===== SOURCE DATA =====
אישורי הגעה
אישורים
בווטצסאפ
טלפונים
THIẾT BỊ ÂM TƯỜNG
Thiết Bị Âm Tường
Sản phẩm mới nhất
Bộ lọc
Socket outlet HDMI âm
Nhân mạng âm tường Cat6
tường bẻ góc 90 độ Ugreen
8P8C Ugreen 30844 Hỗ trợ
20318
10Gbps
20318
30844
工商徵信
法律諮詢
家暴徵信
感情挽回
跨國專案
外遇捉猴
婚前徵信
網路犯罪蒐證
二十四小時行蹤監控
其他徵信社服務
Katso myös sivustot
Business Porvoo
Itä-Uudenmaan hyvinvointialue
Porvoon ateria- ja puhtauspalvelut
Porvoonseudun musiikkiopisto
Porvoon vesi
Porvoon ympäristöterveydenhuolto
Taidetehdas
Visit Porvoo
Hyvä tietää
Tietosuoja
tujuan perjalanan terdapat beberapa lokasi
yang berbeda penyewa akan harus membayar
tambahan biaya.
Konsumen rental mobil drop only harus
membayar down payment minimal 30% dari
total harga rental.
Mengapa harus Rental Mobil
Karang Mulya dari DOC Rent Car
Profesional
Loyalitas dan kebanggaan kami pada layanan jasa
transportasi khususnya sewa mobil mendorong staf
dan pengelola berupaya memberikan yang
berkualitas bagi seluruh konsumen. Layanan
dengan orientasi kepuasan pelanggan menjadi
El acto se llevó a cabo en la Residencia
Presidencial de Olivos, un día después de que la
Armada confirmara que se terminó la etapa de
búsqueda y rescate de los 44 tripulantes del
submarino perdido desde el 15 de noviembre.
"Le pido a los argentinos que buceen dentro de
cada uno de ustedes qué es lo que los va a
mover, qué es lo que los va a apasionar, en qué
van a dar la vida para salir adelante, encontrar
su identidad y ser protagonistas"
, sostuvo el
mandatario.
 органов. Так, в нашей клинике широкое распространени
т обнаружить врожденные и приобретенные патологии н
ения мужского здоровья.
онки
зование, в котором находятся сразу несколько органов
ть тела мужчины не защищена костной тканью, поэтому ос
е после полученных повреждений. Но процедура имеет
=====
» **INSTRUCTION**
Reproduce every line of the data above without any change.

» **EXERCISE OUTPUT**
אישורי הגעה
אישורים
בווטצסאפ
טלפונים
THIẾT BỊ ÂM TƯỜNG
Thiết Bị Âm Tường
Sản phẩm mới nhất
Bộ lọc
Socket outlet HDMI âm
Nhân mạng âm tường Cat6
tường bẻ góc 90 độ Ugreen
8P8C Ugreen 30844 Hỗ trợ
20318
10Gbps
20318
30844
工商徵信
法律諮詢
家暴徵信
感情挽回
跨國專案
外遇捉猴
婚前徵信
網路犯罪蒐證
二十四小時行蹤監控
其他徵信社服務
Katso myös sivustot
Business Porvoo
Itä-Uudenmaan hyvinvointialue
Porvoon ateria- ja puhtauspalvelut
Porvoonseudun musiikkiopisto
Porvoon vesi
Porvoon ympäristöterveydenhuolto
Taidetehdas
Visit Porvoo
Hyvä tietää
Tietosuoja
tujuan perjalanan terdapat beberapa lokasi
yang berbeda penyewa akan harus membayar
tambahan biaya.
Konsumen rental mobil drop only harus
membayar down payment minimal 30% dari
total harga rental.
Mengapa harus Rental Mobil
Karang Mulya dari DOC Rent Car
Profesional
Loyalitas dan kebanggaan kami pada layanan jasa
transportasi khususnya sewa mobil mendorong staf
dan pengelola berupaya memberikan yang
berkualitas bagi seluruh konsumen. Layanan
dengan orientasi kepuasan pelanggan menjadi
El acto se llevó a cabo en la Residencia
Presidencial de Olivos, un día después de que la
Armada confirmara que se terminó la etapa de
búsqueda y rescate de los 44 tripulantes del
submarino perdido desde el 15 de noviembre.
"Le pido a los argentinos que buceen dentro de
cada uno de ustedes qué es lo que los va a
mover, qué es lo que los va a apasionar, en qué
van a dar la vida para salir adelante, encontrar
su identidad y ser protagonistas"
, sostuvo el
mandatario.
 органов. Так, в нашей клинике широкое распространени
т обнаружить врожденные и приобретенные патологии н
ения мужского здоровья.
онки
зование, в котором находятся сразу несколько органов
ть тела мужчины не защищена костной тканью, поэтому ос
е после полученных повреждений. Но процедура имеет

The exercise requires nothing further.